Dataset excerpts
____
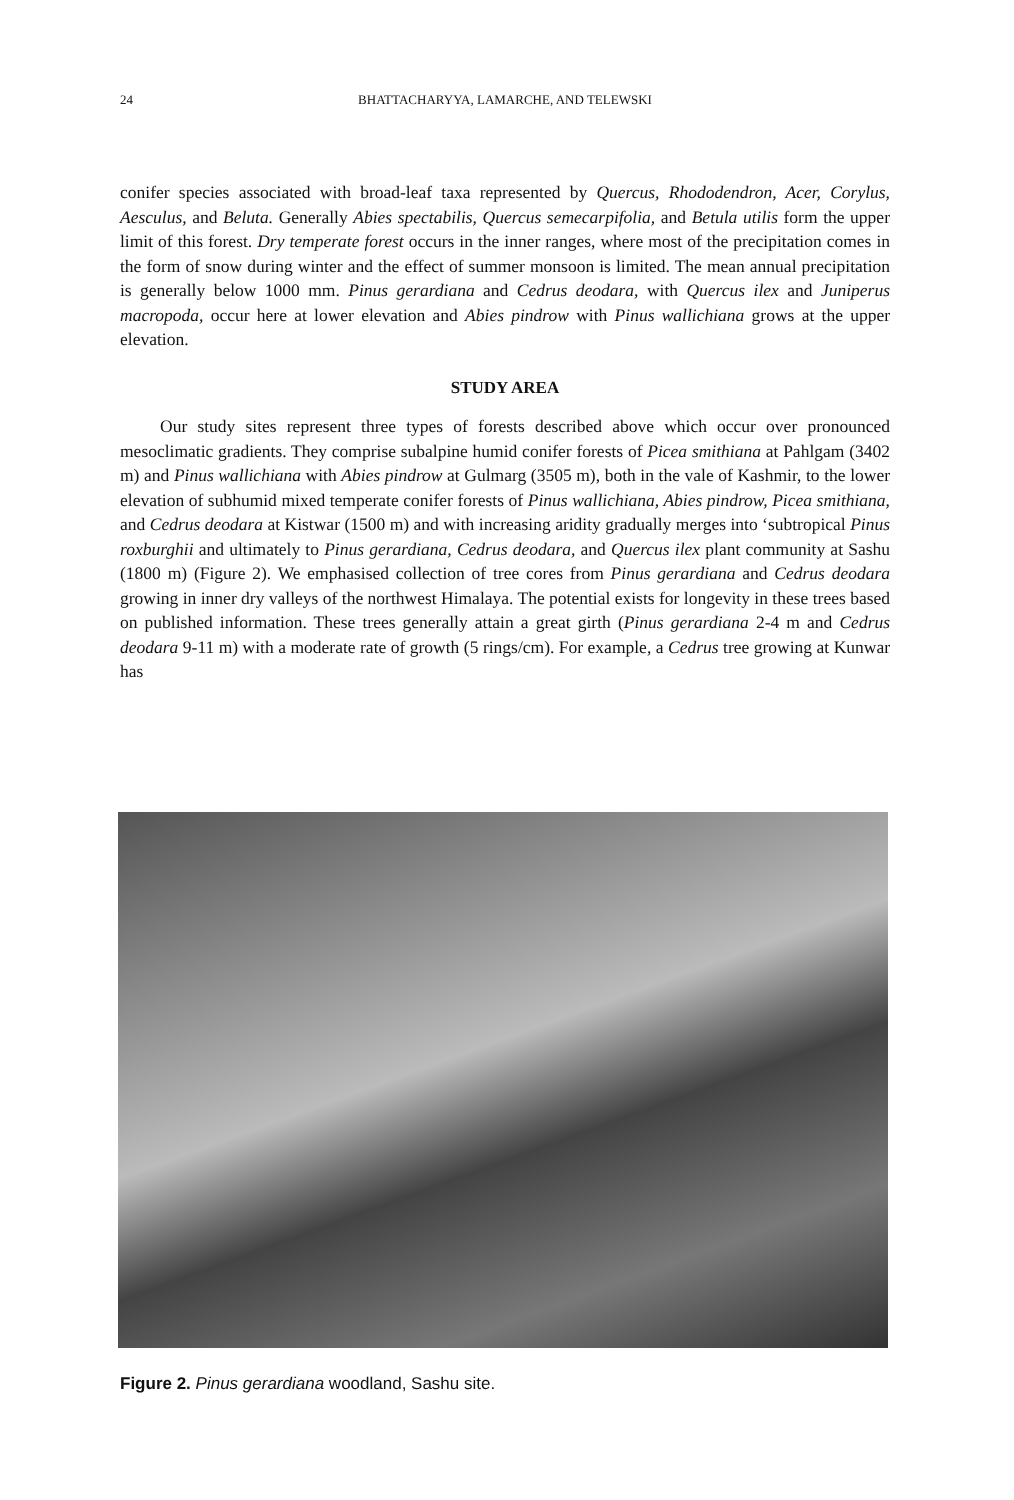24 BHATTACHARYYA, LAMARCHE, AND TELEWSKI
conifer species associated with broad-leaf taxa represented by Quercus, Rhododendron, Acer, Corylus, Aesculus, and Beluta. Generally Abies spectabilis, Quercus semecarpifolia, and Betula utilis form the upper limit of this forest. Dry temperate forest occurs in the inner ranges, where most of the precipitation comes in the form of snow during winter and the effect of summer monsoon is limited. The mean annual precipitation is generally below 1000 mm. Pinus gerardiana and Cedrus deodara, with Quercus ilex and Juniperus macropoda, occur here at lower elevation and Abies pindrow with Pinus wallichiana grows at the upper elevation.
STUDY AREA
Our study sites represent three types of forests described above which occur over pronounced mesoclimatic gradients. They comprise subalpine humid conifer forests of Picea smithiana at Pahlgam (3402 m) and Pinus wallichiana with Abies pindrow at Gulmarg (3505 m), both in the vale of Kashmir, to the lower elevation of subhumid mixed temperate conifer forests of Pinus wallichiana, Abies pindrow, Picea smithiana, and Cedrus deodara at Kistwar (1500 m) and with increasing aridity gradually merges into ‘subtropical Pinus roxburghii and ultimately to Pinus gerardiana, Cedrus deodara, and Quercus ilex plant community at Sashu (1800 m) (Figure 2). We emphasised collection of tree cores from Pinus gerardiana and Cedrus deodara growing in inner dry valleys of the northwest Himalaya. The potential exists for longevity in these trees based on published information. These trees generally attain a great girth (Pinus gerardiana 2-4 m and Cedrus deodara 9-11 m) with a moderate rate of growth (5 rings/cm). For example, a Cedrus tree growing at Kunwar has
Figure 2. Pinus gerardiana woodland, Sashu site.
____
**YOUR INSTRUCTIONS:** Every record should be duplicated exactly, though any picture in it must be left out.

**ANSWER TO THE PROBLEM:**
24 BHATTACHARYYA, LAMARCHE, AND TELEWSKI
conifer species associated with broad-leaf taxa represented by Quercus, Rhododendron, Acer, Corylus, Aesculus, and Beluta. Generally Abies spectabilis, Quercus semecarpifolia, and Betula utilis form the upper limit of this forest. Dry temperate forest occurs in the inner ranges, where most of the precipitation comes in the form of snow during winter and the effect of summer monsoon is limited. The mean annual precipitation is generally below 1000 mm. Pinus gerardiana and Cedrus deodara, with Quercus ilex and Juniperus macropoda, occur here at lower elevation and Abies pindrow with Pinus wallichiana grows at the upper elevation.
STUDY AREA
Our study sites represent three types of forests described above which occur over pronounced mesoclimatic gradients. They comprise subalpine humid conifer forests of Picea smithiana at Pahlgam (3402 m) and Pinus wallichiana with Abies pindrow at Gulmarg (3505 m), both in the vale of Kashmir, to the lower elevation of subhumid mixed temperate conifer forests of Pinus wallichiana, Abies pindrow, Picea smithiana, and Cedrus deodara at Kistwar (1500 m) and with increasing aridity gradually merges into ‘subtropical Pinus roxburghii and ultimately to Pinus gerardiana, Cedrus deodara, and Quercus ilex plant community at Sashu (1800 m) (Figure 2). We emphasised collection of tree cores from Pinus gerardiana and Cedrus deodara growing in inner dry valleys of the northwest Himalaya. The potential exists for longevity in these trees based on published information. These trees generally attain a great girth (Pinus gerardiana 2-4 m and Cedrus deodara 9-11 m) with a moderate rate of growth (5 rings/cm). For example, a Cedrus tree growing at Kunwar has
Figure 2. Pinus gerardiana woodland, Sashu site.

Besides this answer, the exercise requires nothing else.